__REQUIRED ACTION__
Everything from the line containing "left shoulder: (512, 749)" down to the last line of the entries below must be transcribed exactly, and nothing else.

__RECORDS SUPPLIED__
______________________________
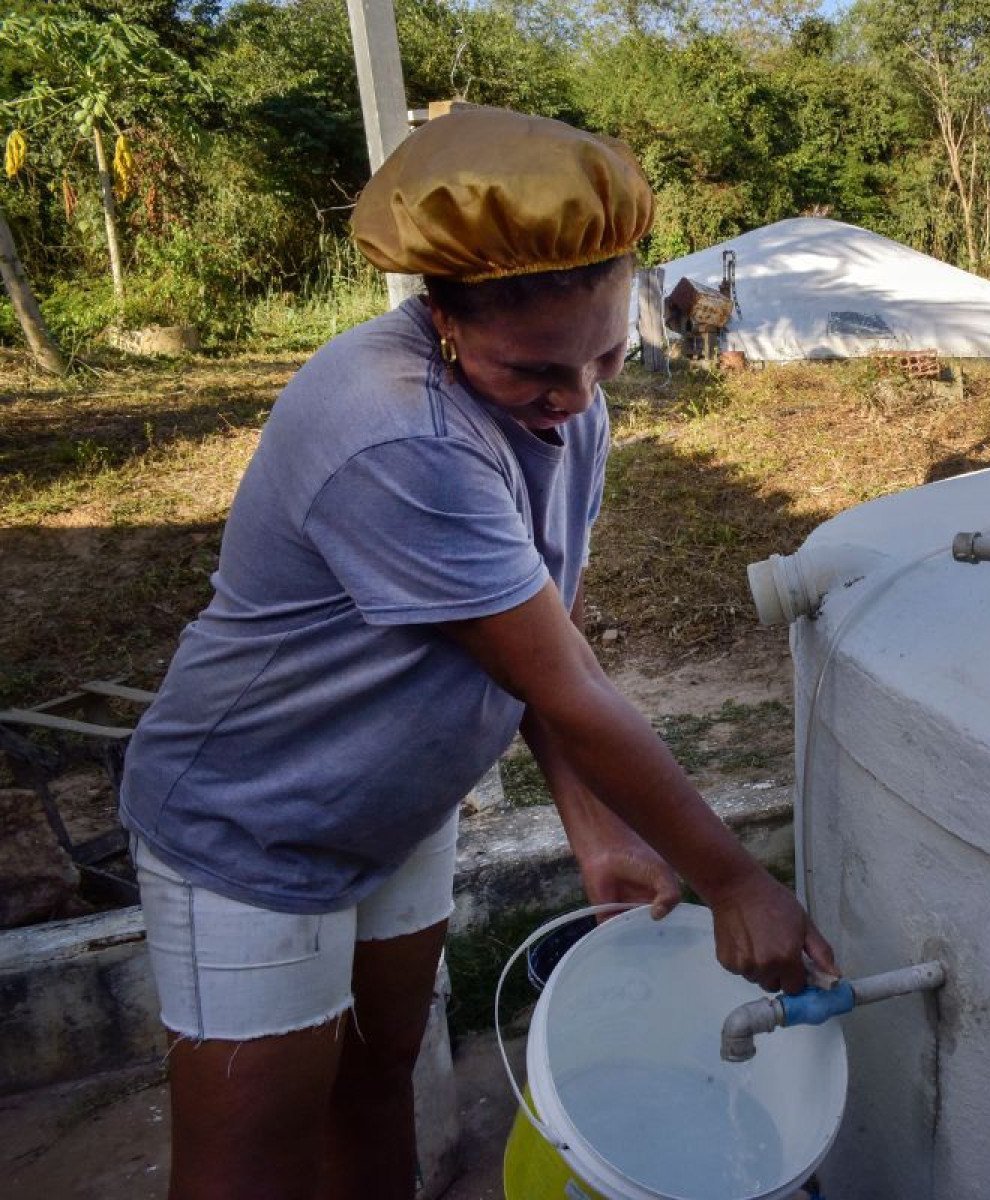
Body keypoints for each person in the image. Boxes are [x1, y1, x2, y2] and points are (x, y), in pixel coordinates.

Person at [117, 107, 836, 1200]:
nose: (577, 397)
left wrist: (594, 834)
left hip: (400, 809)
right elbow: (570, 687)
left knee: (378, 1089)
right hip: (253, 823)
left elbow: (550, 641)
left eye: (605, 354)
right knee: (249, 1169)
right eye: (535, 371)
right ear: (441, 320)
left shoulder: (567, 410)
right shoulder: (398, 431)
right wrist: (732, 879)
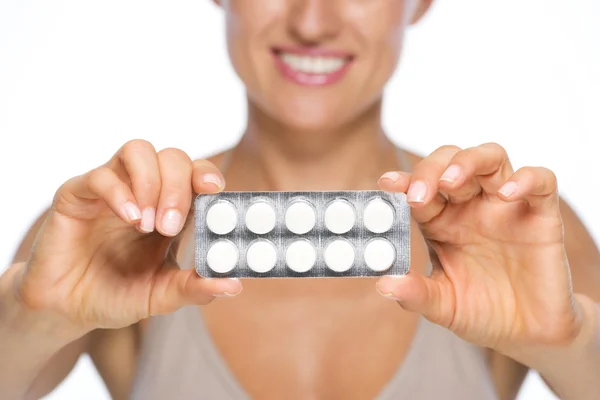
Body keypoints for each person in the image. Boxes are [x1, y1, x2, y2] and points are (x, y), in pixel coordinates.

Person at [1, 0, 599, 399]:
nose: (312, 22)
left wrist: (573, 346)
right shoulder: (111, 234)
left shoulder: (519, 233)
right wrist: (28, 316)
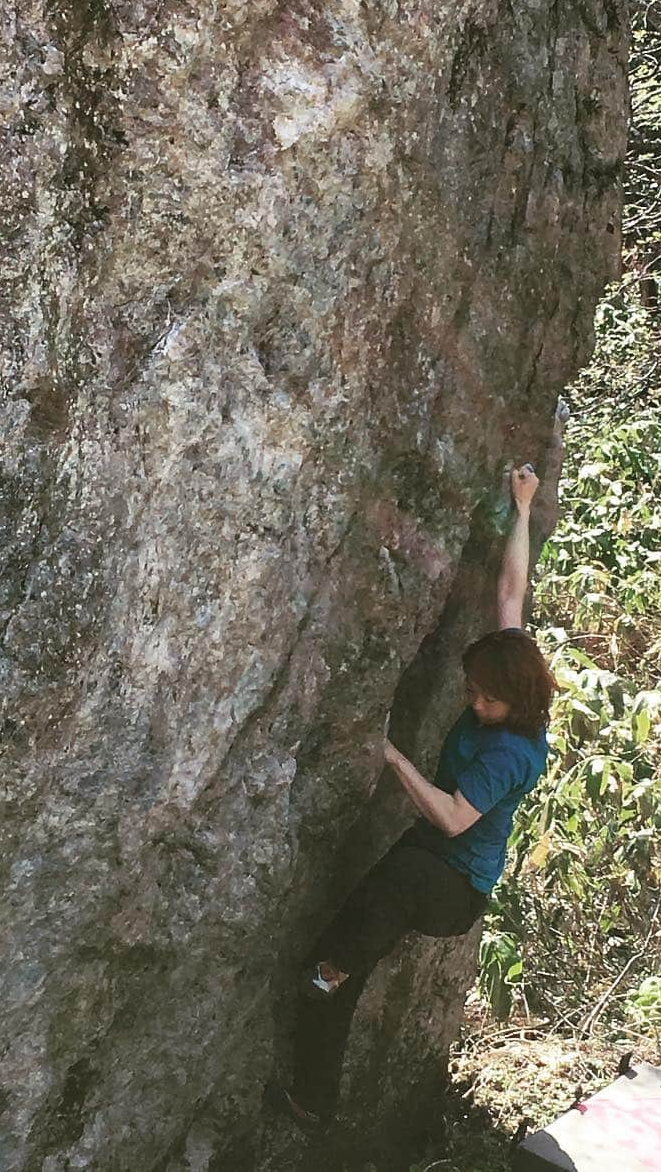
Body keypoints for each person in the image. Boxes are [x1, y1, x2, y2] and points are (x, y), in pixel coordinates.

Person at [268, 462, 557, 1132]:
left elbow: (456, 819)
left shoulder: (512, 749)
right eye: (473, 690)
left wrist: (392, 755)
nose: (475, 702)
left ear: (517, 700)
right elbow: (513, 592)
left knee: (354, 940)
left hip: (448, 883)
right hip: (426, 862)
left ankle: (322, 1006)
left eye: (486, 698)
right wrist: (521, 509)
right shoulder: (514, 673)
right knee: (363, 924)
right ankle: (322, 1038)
______________________________
__ANSWER BELOW__
left shoulder: (512, 749)
right eye: (473, 690)
left wrist: (392, 755)
nose: (475, 702)
left ear: (517, 700)
right elbow: (513, 592)
left knee: (354, 940)
left hip: (448, 883)
right hip: (426, 862)
left ankle: (322, 1006)
left eye: (486, 698)
right wrist: (521, 509)
right shoulder: (514, 673)
right knee: (363, 924)
right ankle: (322, 1038)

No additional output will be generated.